In the first place, as she frankly admitted, the Marquis had spoiled her. She had to confess that he had proved sadly lacking in backbone when brought to the test, but his sternest critics could not deny that “before everything he was a gentleman.”
Mrs. Wren ascribed her own pure taste in manhood to the fact that she had begun her career in the legitimate drama under the ægis of Mr. Painswick at the Theater Royal, Edinburgh. He, too, had been before everything a gentleman. Mr. Painswick had shaped Lydia Mifflin, as she was then, in his own inimitable mold. Upon a day she was to play Grace to his Digby Grant in “The Two Roses.” Then it was, as she had always felt, that she had touched her high-water mark; and the signal occasion was ever afterwards a beacon in her life. From that bright hour the Mr. Painswick standard had regulated the fair Lydia’s survey of the human male. Even the late lamented Mr. H. Blandish Wren, who was without a peer in “straight” comedy, whose Steggles in “London Assurance” had never been surpassed, even that paladin——. Still it isn’t quite fair to give away State secrets!
Mrs. Wren had once said of Charles Cheesewright “that he was not out of the top drawer.” However, if he was not of the caste of Vere de Vere she had to own that “he had points.” He was one of those young men who mean more than they say, who do better than they promise, who clothe their thoughts with actions rather than words. Also, he had two motors—a Daimler and a Rolls-Royce, he had rooms in the Albany, and though perhaps just a little inclined to overdress, he had such a sure taste in jewelry that he took his fiancée once a week to Cartier’s. And beyond everything else, he had the supreme advantage over my lord that he knew his own mind pretty clearly.

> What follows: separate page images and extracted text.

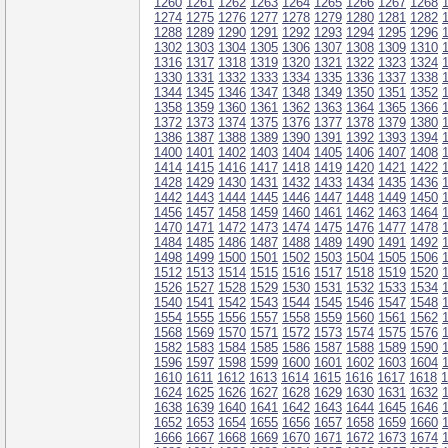
1260
1261
1262
1263
1264
1265
1266
1267
1268
1274
1275
1276
1277
1278
1279
1280
1281
1282
1288
1289
1290
1291
1292
1293
1294
1295
1296
1302
1303
1304
1305
1306
1307
1308
1309
1310
1316
1317
1318
1319
1320
1321
1322
1323
1324
1330
1331
1332
1333
1334
1335
1336
1337
1338
1344
1345
1346
1347
1348
1349
1350
1351
1352
1358
1359
1360
1361
1362
1363
1364
1365
1366
1372
1373
1374
1375
1376
1377
1378
1379
1380
1386
1387
1388
1389
1390
1391
1392
1393
1394
1400
1401
1402
1403
1404
1405
1406
1407
1408
1414
1415
1416
1417
1418
1419
1420
1421
1422
1428
1429
1430
1431
1432
1433
1434
1435
1436
1442
1443
1444
1445
1446
1447
1448
1449
1450
1456
1457
1458
1459
1460
1461
1462
1463
1464
1470
1471
1472
1473
1474
1475
1476
1477
1478
1484
1485
1486
1487
1488
1489
1490
1491
1492
1498
1499
1500
1501
1502
1503
1504
1505
1506
1512
1513
1514
1515
1516
1517
1518
1519
1520
1526
1527
1528
1529
1530
1531
1532
1533
1534
1540
1541
1542
1543
1544
1545
1546
1547
1548
1554
1555
1556
1557
1558
1559
1560
1561
1562
1568
1569
1570
1571
1572
1573
1574
1575
1576
1582
1583
1584
1585
1586
1587
1588
1589
1590
1596
1597
1598
1599
1600
1601
1602
1603
1604
1610
1611
1612
1613
1614
1615
1616
1617
1618
1
1624
1625
1626
1627
1628
1629
1630
1631
1632
1638
1639
1640
1641
1642
1643
1644
1645
1646
1652
1653
1654
1655
1656
1657
1658
1659
1660
1666
1667
1668
1669
1670
1671
1672
1673
1674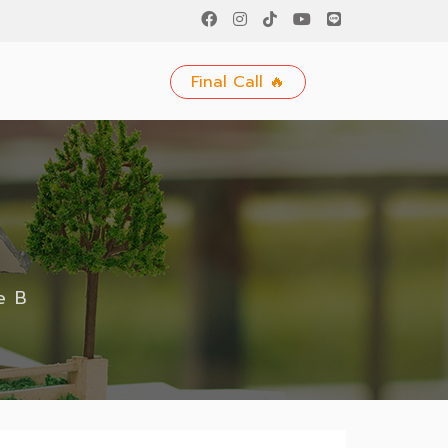
ม
Final Call 🔥
pe B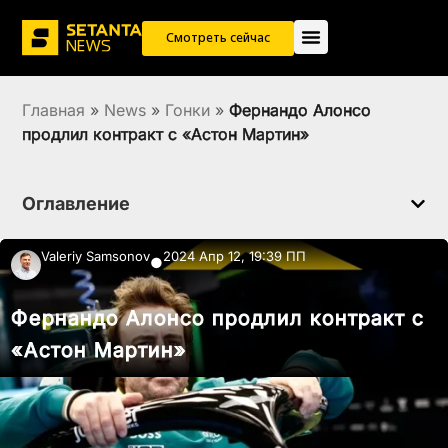
Смотреть сейчас
Главная
»
News
»
Гонки
»
Фернандо Алонсо
продлил контракт с «Астон Мартин»
Оглавление
Valeriy Samsonov
2024 Апр 12, 19:39 ПП
●
Фернандо Алонсо продлил контракт с
«Астон Мартин»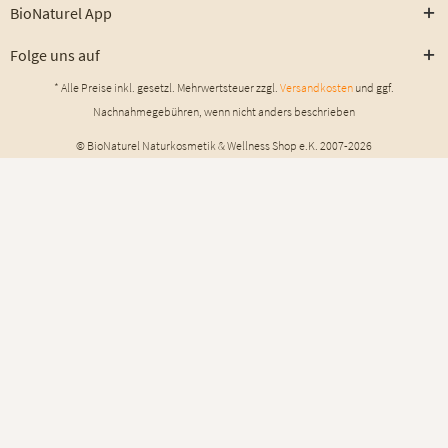
BioNaturel App
Folge uns auf
* Alle Preise inkl. gesetzl. Mehrwertsteuer zzgl.
Versandkosten
und ggf.
Nachnahmegebühren, wenn nicht anders beschrieben
© BioNaturel Naturkosmetik & Wellness Shop e.K. 2007-2026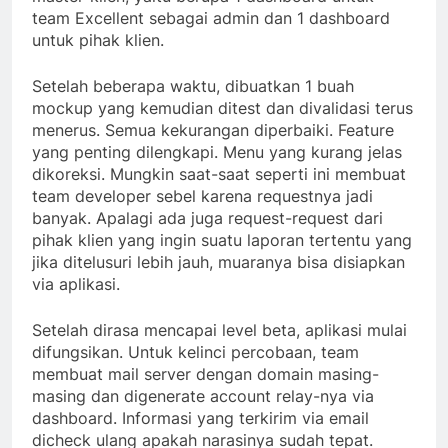
team Excellent sebagai admin dan 1 dashboard
untuk pihak klien.
Setelah beberapa waktu, dibuatkan 1 buah
mockup yang kemudian ditest dan divalidasi terus
menerus. Semua kekurangan diperbaiki. Feature
yang penting dilengkapi. Menu yang kurang jelas
dikoreksi. Mungkin saat-saat seperti ini membuat
team developer sebel karena requestnya jadi
banyak. Apalagi ada juga request-request dari
pihak klien yang ingin suatu laporan tertentu yang
jika ditelusuri lebih jauh, muaranya bisa disiapkan
via aplikasi.
Setelah dirasa mencapai level beta, aplikasi mulai
difungsikan. Untuk kelinci percobaan, team
membuat mail server dengan domain masing-
masing dan digenerate account relay-nya via
dashboard. Informasi yang terkirim via email
dicheck ulang apakah narasinya sudah tepat.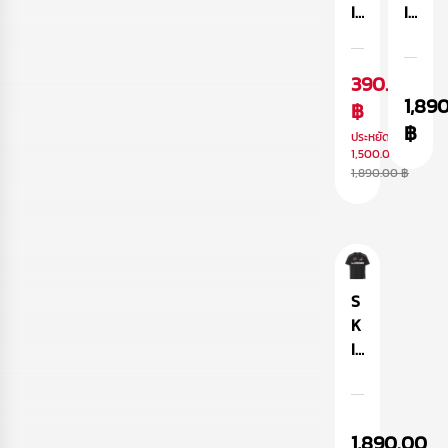
า
เ
O
I
I
ว
สื้
N
N
N
ท
อ
เ
A
A
390.00
ร
ยื
สื้
R
R
1,89
ง
ด
อ
M
฿
M
โ
฿
ท
ยื
A
A
ประหยัด
อ
ร
ด
รุ่
รุ่
1,500.00 ฿
1,890.00 ฿
เว
ง
ท
น
น
อ
โ
ร
G
H
ร์
อ
ง
L
E
ไ
เว
โ
Y
X
ซ
อ
อ
P
เ
ซ์
ร์
เว
H
สื้
S
ไ
อ
เ
อ
K
ซ
ร์
สื้
ยื
I
ซ์
ไ
อ
ด
N
ซ
ยื
ท
A
ซ์
ด
ร
R
1,890.00
ท
ง
M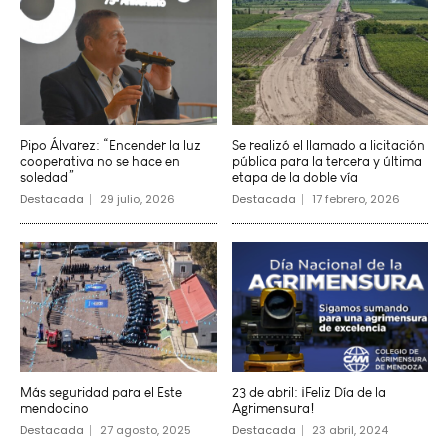
Pipo Álvarez: “Encender la luz
Se realizó el llamado a licitación
cooperativa no se hace en
pública para la tercera y última
soledad”
etapa de la doble vía
Destacada
29 julio, 2026
Destacada
17 febrero, 2026
Más seguridad para el Este
23 de abril: ¡Feliz Día de la
mendocino
Agrimensura!
Destacada
27 agosto, 2025
Destacada
23 abril, 2024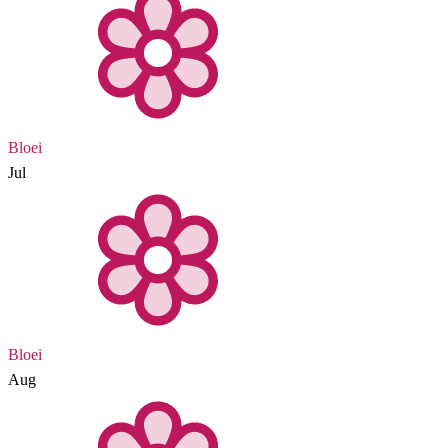
Bloei
Jul
Bloei
Aug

In the opinion of Princess Bedalia, Milly was an extremely lucky girl. Her young man was a simple, good fellow, honest as the day, he was incapable of any kind of meanness, he was very rich, and, what was hardly less important, he was very much in love. Milly, however, who had her mother’s knack of seeing men and events objectively, did not yield a final graceful assent until she extorted a promise from Mr. Charles that he would suffer the rape of his mustache, at the best a mere scrub of an affair, and that he would solemnly eschew yellow plush hats which made him look like a piano-tuner.
Still, on this heroic morning, in the middle of July, Mrs. Wren seemed less pleased with the world than she had reason to be. She did some sort of justice to her egg, but she wouldn’t look at the marmalade. If the truth must be told, a rather histrionic mind was still haunted by the shade of the noble Marquis. As Milly, in one of her moments of engaging candor, had told Mary already, as far as her mother was concerned Wrexham had simply queered the pitch for everybody.

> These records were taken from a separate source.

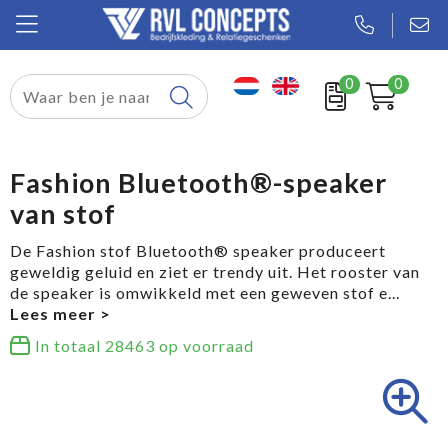
0
0
Relatiegeschenken
Textiel
Fashion Bluetooth®-speaker
van stof
Tassen
De Fashion stof Bluetooth® speaker produceert
Sport
geweldig geluid en ziet er trendy uit. Het rooster van
de speaker is omwikkeld met een geweven stof e
...
Werkkleding
In totaal
28463
op voorraad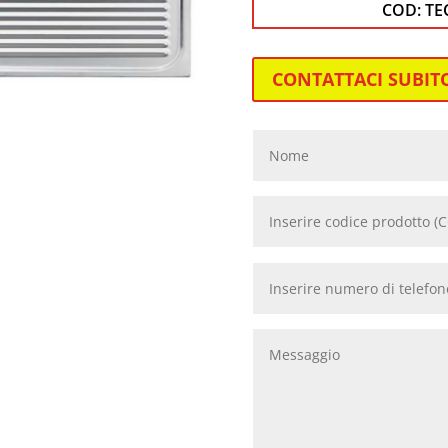
COD:
TE
CONTATTACI SUBIT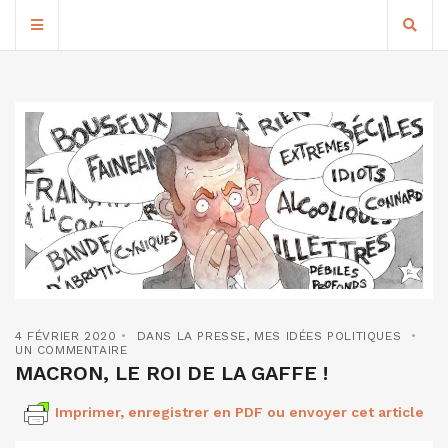
4 FÉVRIER 2020
DANS LA PRESSE
,
MES IDÉES POLITIQUES
UN COMMENTAIRE
MACRON, LE ROI DE LA GAFFE !
Imprimer, enregistrer en PDF ou envoyer cet article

Certainly that lady felt it to be her duty to rebuke Mary’s enthusiasm. There was nothing to make a song about. Milly was simply throwing herself away. If everyone had had their rights, she would have been Lady W., with a coronet on her notepaper. As it was, there was really nothing so very wonderful in being the wife of an overdressed tobacconist.
Mary cried “Shame,” and for her pains was sternly admonished. One who has made such hay of her own dazzling matrimonial chances must not venture to say a word. She who might have queened it among the highest in the land merely by substituting the big word “Yes” for the small word “No” must forever hold her peace on this vexed subject. But Mary was in such wild spirits at the announcement in the Morning Post that she refused to be browbeaten. She continued to sing the praises of “Charley” in spite of the clear annoyance of Mrs. Wren. The good lady was unable to realize that the girl was trying with might and main to stifle an ache that was almost intolerable.
“What ho!” Milly suddenly exclaimed, withdrawing a slightly retroussé but decidedly charming nose from Page 5 of the Morning Post, “so they’ve actually made Uncle Jacob a Bart.”
“My dear, you mean a baronet. Who?—made who a baronet?” Mrs. Wren laid down an imperious egg-spoon.
“Jacob Cheesewright, Esquire, M.P. for Bradbury, a rich manufacturer and prominent philanthropist. He’s in the honor list just issued by the King’s government.”